Exercise requirements:
**1.** In the dwc3 patch thread, rewrite the paragraph beginning "If this occurs, then the entire pullup disable routine" as a short bulleted list that keeps its main facts.
**2.** According to the dwc3 patch thread, why does the patch force the transaction to complete instead of returning an error? Answer in one to three sentences.
**3.** Pick up the dwc3 patch thread right after its final line and keep writing.

Re: [RFC][PATCH] usb: dwc3: usb: dwc3: Force stop EP0 transfers during pullup disable

From: Thinh Nguyen
Date: Sun Aug 15 2021 - 20:35:07 EST

Felipe Balbi wrote:
> Hi,
> Thinh Nguyen <Thinh.Nguyen@xxxxxxxxxxxx> writes:
>>>>>>>>>> If this occurs, then the entire pullup disable routine is skipped and
>>>>>>>>>> proper cleanup and halting of the controller does not complete.
>>>>>>>>>> Instead of returning an error (which is ignored from the UDC
>>>>>>>>>> perspective), do what is mentioned in the comments and force the
>>>>>>>>>> transaction to complete and put the ep0state back to the SETUP phase.
>>>>>>>>>> Signed-off-by: Wesley Cheng <wcheng@xxxxxxxxxxxxxx>
>>>>>>>>>> ---
>>>>>>>>>> drivers/usb/dwc3/ep0.c | 4 ++--
>>>>>>>>>> drivers/usb/dwc3/gadget.c | 6 +++++-
>>>>>>>>>> drivers/usb/dwc3/gadget.h | 3 +++
>>>>>>>>>> 3 files changed, 10 insertions(+), 3 deletions(-)
>>>>>>>>>> diff --git a/drivers/usb/dwc3/ep0.c b/drivers/usb/dwc3/ep0.c
>>>>>>>>>> index 6587394..abfc42b 100644
>>>>>>>>>> --- a/drivers/usb/dwc3/ep0.c
>>>>>>>>>> +++ b/drivers/usb/dwc3/ep0.c
>>>>>>>>>> @@ -218,7 +218,7 @@ int dwc3_gadget_ep0_queue(struct usb_ep *ep, struct usb_request *request,
>>>>>>>>>> return ret;
>>>>>>>>>> }
>>>>>>>>>> -static void dwc3_ep0_stall_and_restart(struct dwc3 *dwc)

Material supplied:
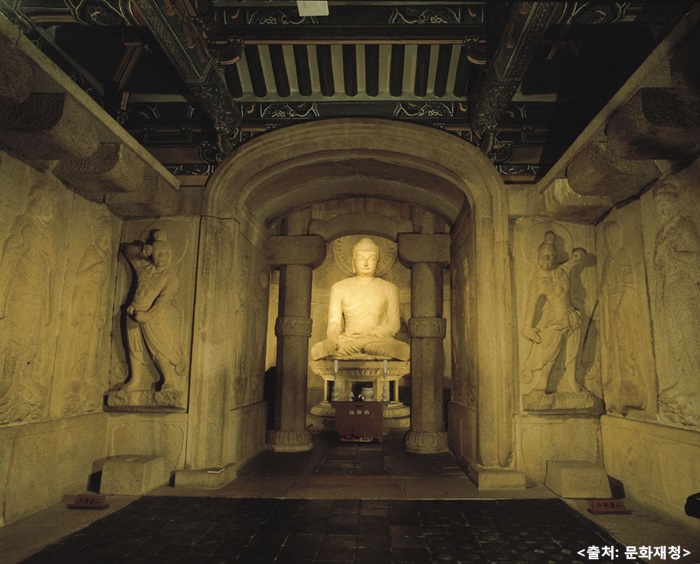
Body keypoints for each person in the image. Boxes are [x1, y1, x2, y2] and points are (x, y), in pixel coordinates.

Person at [311, 237, 409, 361]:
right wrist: (332, 339)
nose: (366, 263)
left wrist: (372, 334)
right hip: (348, 340)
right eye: (361, 258)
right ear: (353, 261)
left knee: (405, 350)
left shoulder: (389, 288)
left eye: (371, 259)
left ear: (378, 262)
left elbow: (394, 324)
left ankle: (363, 347)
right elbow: (334, 322)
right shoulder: (339, 287)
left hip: (377, 340)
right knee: (316, 350)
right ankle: (365, 348)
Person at [521, 231, 585, 394]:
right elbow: (531, 306)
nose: (546, 259)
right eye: (543, 256)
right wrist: (527, 327)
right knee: (550, 353)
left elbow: (577, 258)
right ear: (537, 257)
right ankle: (542, 382)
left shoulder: (562, 271)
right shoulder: (537, 282)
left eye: (550, 256)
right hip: (557, 320)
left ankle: (571, 380)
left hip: (572, 316)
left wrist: (578, 256)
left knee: (572, 353)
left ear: (555, 258)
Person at [121, 230, 183, 392]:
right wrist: (142, 251)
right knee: (134, 348)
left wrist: (147, 315)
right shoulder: (144, 268)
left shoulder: (170, 277)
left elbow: (162, 301)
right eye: (156, 254)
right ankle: (135, 379)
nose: (160, 258)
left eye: (163, 254)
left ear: (169, 253)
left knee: (158, 348)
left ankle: (168, 379)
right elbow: (126, 249)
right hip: (133, 312)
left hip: (153, 316)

Answers to each task:
**1.**
- When this occurs, the whole pullup disable routine is skipped.
- Proper cleanup and halting of the controller then does not complete.
- Returning an error does not help, because the error is ignored from the UDC perspective.
- Instead, the patch does what the comments describe: it forces the transaction to complete and puts the ep0state back to the SETUP phase.

**2.** An error return is ignored from the UDC perspective, so it does nothing to fix the problem. Meanwhile the entire pullup disable routine is skipped, so proper cleanup and halting of the controller does not complete.

**3.**
>>>>>>>>>> +void dwc3_ep0_stall_and_restart(struct dwc3 *dwc)
>>>>>>>>>> {
>>>>>>>>>> struct dwc3_ep *dep;
>>>>>>>>>> @@ -1073,7 +1073,7 @@ void dwc3_ep0_send_delayed_status(struct dwc3 *dwc)
>>>>>>>>>> __dwc3_ep0_do_control_status(dwc, dwc->eps[direction]);
>>>>>>>>>> }
>>>>>>>>>> -static void dwc3_ep0_end_control_data(struct dwc3 *dwc, struct dwc3_ep *dep)
>>>>>>>>>> +void dwc3_ep0_end_control_data(struct dwc3 *dwc, struct dwc3_ep *dep)
>>>>>>>>>> {
>>>>>>>>>> struct dwc3_gadget_ep_cmd_params params;
>>>>>>>>>> u32 cmd;
>>>>>>>>>> diff --git a/drivers/usb/dwc3/gadget.c b/drivers/usb/dwc3/gadget.c
>>>>>>>>>> index 54c5a08..a0e2e4d 100644
>>>>>>>>>> --- a/drivers/usb/dwc3/gadget.c
>>>>>>>>>> +++ b/drivers/usb/dwc3/gadget.c
>>>>>>>>>> @@ -2437,7 +2437,11 @@ static int dwc3_gadget_pullup(struct usb_gadget *g, int is_on)
>>>>>>>>>> msecs_to_jiffies(DWC3_PULL_UP_TIMEOUT));
>>>>>>>>>> if (ret == 0) {
>>>>>>>>>> dev_err(dwc->dev, "timed out waiting for SETUP phase\n");
>>>>>>>>>> - return -ETIMEDOUT;
>>>>>>>>>> + spin_lock_irqsave(&dwc->lock, flags);
>>>>>>>>>> + dwc3_ep0_end_control_data(dwc, dwc->eps[0]);
>>>>>>>>>> + dwc3_ep0_end_control_data(dwc, dwc->eps[1]);
>>>>>>>>> End transfer command takes time, need to wait for it to complete before
>>>>>>>>> issuing Start transfer again. Also, why restart again when it's about to
>>>>>>>>> be disconnected.
>>>>>>>> I can try without restarting it again, and see if that works. Instead
>>>>>>>> of waiting for the command complete event, can we set the ForceRM bit,
>>>>>>>> similar to what we do for dwc3_remove_requests()?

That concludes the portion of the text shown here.